Eppure non tutto accade solo in Silicon Valley anche se questa può essere la percezione. Nei fatti due grandi aziende come Microsoft e Amazon sono nate e prosperano centinaia di miglia più a nord, nell’area di Seattle. E proprio Amazon è al centro delle cronache in questo periodo perché, dopo avere annunciato un grande ufficio a Manhattan per duemila persone, ha lanciato ufficialmente la ricerca di una città dove costruire il suo secondo quartiere generale da affiancare a Seattle, un progetto del valore di 5 miliardi di dollari che darebbe lavoro a più di 50.000 persone. Come si può immaginare governatori e sindaci si stanno facendo in quattro per “facilitare” l’arrivo della società di Bezos nel loro territorio, a colpi di dossier sulle infrastrutture e sconti fiscali. Non sarà certamente in California, e potrebbe cambiare il volto di una città americana grande o piccola e i piani di carriera di molte persone.
In una società mobile come quella americana comunque sono spesso i lavoratori a votare con i propri traslochi, ecco quindi che città grandi e affollate come San Francisco, Los Angeles, New York stanno perdendo abitanti mentre se ne avvantaggiano altre zone d’America con poli basati in città più piccole, magari nel sud-ovest del paese, l’area a più alta crescita di occupazione anche tecnologica. Austin in Texas, una delle capitali musicali d’America, è ora il cuore della produzione di microprocessori, la parte hardware della rivoluzione informatica, con multipli voli giornalieri a collegarla con San Francisco e il resto della Silicon Valley. A Indianapolis il colosso Salesforce ha aperto il suo secondo ufficio in un nuovo grattacielo che domina la città. C’è l’hub tecnologico della città canadese di Vancouver, a poca distanza da Seattle. E poi ci sono le molte startup che nascono in Europa, nelle grandi capitali come Londra e Berlino ma non solo, catturando l’interesse degli sviluppatori del vecchio continente che non vogliono attraversare l’Atlantico.
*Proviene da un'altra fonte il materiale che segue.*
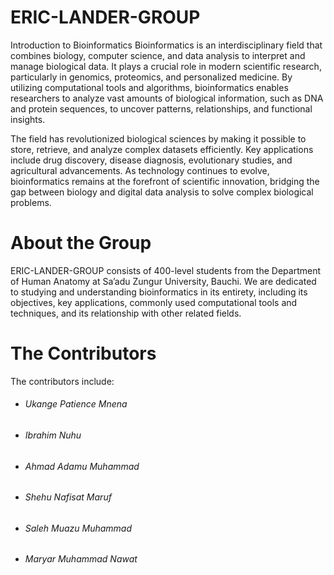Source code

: # **ERIC-LANDER-GROUP**
Introduction to Bioinformatics
Bioinformatics is an interdisciplinary field that combines biology, computer science, and data analysis to interpret and manage biological data. It plays a crucial role in modern scientific research, particularly in genomics, proteomics, and personalized medicine. By utilizing computational tools and algorithms, bioinformatics enables researchers to analyze vast amounts of biological information, such as DNA and protein sequences, to uncover patterns, relationships, and functional insights.

The field has revolutionized biological sciences by making it possible to store, retrieve, and analyze complex datasets efficiently. Key applications include drug discovery, disease diagnosis, evolutionary studies, and agricultural advancements. As technology continues to evolve, bioinformatics remains at the forefront of scientific innovation, bridging the gap between biology and digital data analysis to solve complex biological problems.

# **About the Group**
ERIC-LANDER-GROUP consists of 400-level students from the Department of Human Anatomy at Sa’adu Zungur University, Bauchi. We are dedicated to studying and understanding bioinformatics in its entirety, including its objectives, key applications, commonly used computational tools and techniques, and its relationship with other related fields.

# **The Contributors**
The contributors include:

+ ###### Ukange Patience Mnena
+ ###### Ibrahim Nuhu
+ ###### Ahmad Adamu Muhammad
+ ###### Shehu Nafisat Maruf
+ ###### Saleh Muazu Muhammad
+ ###### Maryar Muhammad Nawat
C’è anche un’altra possibilità, sempre più utilizzata da aziende in crescita come Automattic che gestisce il popolare sistema WordPress: per avere accesso a una rete di sviluppatori di alto livello senza pagare l’extra richiesto dai costi della California, si affida a un team distribuito intorno al mondo, che lavora da posti diversi in paesi diversi secondo le proprie scelte individuali, senza avere una sede centrale. Il lavoro remoto (a volte chiamato anche lavoro agile, a sottolineare l’alternanza tra casa e ufficio) interessa sempre più persone in tutto il mondo, crea nuove sfide e nuove possibilità e potrebbe mandare in pensione gli uffici monolitici della Silicon Valley, così come la Silicon Valley stessa ha mandato in pensione le grandi fabbriche del XIX e XX secolo.